(Stored data)
=== Section Start ===
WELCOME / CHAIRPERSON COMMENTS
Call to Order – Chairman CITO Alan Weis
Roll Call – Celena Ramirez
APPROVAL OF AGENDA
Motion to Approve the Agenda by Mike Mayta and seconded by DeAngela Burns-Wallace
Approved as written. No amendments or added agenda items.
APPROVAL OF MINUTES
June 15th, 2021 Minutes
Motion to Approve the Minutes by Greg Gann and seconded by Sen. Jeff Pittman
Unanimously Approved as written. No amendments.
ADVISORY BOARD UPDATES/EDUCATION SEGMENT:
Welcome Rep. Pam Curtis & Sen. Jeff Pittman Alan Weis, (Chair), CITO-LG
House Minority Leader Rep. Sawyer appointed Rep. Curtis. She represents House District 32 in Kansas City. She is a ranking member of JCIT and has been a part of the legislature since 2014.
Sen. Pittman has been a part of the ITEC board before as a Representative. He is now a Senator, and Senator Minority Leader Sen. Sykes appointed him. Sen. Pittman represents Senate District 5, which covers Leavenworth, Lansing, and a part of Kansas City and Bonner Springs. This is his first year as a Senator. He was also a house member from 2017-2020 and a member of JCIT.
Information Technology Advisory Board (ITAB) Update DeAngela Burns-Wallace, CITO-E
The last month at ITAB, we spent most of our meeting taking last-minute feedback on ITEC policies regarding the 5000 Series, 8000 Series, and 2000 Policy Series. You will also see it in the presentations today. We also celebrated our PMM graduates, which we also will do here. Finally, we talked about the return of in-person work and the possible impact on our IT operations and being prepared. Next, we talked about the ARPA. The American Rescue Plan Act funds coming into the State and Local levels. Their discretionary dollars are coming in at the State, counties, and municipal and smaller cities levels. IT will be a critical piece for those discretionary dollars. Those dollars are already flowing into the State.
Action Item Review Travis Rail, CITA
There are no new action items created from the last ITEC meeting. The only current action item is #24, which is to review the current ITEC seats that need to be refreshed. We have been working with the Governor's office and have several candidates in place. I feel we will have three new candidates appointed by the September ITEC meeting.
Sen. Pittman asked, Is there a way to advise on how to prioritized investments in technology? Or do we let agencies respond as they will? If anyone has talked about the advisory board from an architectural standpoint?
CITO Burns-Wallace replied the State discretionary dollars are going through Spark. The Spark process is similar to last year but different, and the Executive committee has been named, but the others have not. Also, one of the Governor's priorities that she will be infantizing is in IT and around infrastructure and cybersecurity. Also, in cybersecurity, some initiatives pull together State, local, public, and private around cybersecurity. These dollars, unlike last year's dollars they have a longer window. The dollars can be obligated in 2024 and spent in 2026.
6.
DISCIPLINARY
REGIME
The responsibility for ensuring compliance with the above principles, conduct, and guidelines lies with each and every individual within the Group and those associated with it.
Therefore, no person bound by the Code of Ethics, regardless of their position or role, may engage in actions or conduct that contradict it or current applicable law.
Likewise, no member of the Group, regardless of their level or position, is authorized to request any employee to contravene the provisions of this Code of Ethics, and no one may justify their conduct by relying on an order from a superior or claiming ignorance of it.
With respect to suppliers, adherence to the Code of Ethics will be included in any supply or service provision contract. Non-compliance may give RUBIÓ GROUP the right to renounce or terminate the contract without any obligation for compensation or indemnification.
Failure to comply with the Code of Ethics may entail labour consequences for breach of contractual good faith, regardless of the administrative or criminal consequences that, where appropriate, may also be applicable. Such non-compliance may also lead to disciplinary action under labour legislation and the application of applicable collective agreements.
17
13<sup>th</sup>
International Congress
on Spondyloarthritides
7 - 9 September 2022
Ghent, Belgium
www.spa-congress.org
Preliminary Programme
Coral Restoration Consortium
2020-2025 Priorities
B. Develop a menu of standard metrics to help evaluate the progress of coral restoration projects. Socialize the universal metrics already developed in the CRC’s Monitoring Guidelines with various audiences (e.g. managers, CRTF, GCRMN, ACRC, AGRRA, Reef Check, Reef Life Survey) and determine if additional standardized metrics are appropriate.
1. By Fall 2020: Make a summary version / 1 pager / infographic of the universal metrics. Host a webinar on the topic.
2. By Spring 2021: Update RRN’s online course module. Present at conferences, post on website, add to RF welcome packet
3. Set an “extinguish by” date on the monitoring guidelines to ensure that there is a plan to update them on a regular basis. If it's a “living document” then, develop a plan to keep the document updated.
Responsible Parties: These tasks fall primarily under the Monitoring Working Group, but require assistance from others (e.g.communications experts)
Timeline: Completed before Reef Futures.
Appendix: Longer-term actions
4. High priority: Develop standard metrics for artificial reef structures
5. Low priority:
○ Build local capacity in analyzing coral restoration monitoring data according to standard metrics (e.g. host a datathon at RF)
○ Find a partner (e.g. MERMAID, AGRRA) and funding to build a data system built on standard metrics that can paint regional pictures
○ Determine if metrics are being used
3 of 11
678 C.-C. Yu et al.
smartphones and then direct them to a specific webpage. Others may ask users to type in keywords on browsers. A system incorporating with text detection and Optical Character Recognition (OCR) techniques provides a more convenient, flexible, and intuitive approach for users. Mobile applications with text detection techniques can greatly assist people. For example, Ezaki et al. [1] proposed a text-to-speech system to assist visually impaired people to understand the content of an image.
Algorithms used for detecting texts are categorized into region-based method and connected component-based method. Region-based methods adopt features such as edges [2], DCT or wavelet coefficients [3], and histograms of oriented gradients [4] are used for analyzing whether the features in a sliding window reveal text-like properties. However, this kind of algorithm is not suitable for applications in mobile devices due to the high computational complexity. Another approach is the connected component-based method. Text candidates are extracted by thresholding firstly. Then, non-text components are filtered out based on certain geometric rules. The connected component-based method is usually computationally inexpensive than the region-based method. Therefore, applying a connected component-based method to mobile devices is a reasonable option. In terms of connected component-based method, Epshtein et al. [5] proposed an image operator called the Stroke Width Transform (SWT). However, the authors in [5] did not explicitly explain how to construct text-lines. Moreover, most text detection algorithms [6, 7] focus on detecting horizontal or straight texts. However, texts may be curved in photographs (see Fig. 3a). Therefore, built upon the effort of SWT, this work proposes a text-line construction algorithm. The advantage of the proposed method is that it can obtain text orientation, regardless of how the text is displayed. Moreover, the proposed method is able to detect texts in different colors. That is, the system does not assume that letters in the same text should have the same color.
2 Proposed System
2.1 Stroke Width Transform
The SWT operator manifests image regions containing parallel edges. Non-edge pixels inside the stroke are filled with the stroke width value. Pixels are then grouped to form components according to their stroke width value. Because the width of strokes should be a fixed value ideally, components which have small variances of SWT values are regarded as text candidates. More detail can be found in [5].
=== Section End ===
# [Exercise instructions]
Copy the entries above exactly, but only from the line holding "The last month" through the line holding "There are no", both included.

# [Task answer]
The last month at ITAB, we spent most of our meeting taking last-minute feedback on ITEC policies regarding the 5000 Series, 8000 Series, and 2000 Policy Series. You will also see it in the presentations today. We also celebrated our PMM graduates, which we also will do here. Finally, we talked about the return of in-person work and the possible impact on our IT operations and being prepared. Next, we talked about the ARPA. The American Rescue Plan Act funds coming into the State and Local levels. Their discretionary dollars are coming in at the State, counties, and municipal and smaller cities levels. IT will be a critical piece for those discretionary dollars. Those dollars are already flowing into the State.
Action Item Review Travis Rail, CITA
There are no new action items created from the last ITEC meeting. The only current action item is #24, which is to review the current ITEC seats that need to be refreshed. We have been working with the Governor's office and have several candidates in place. I feel we will have three new candidates appointed by the September ITEC meeting.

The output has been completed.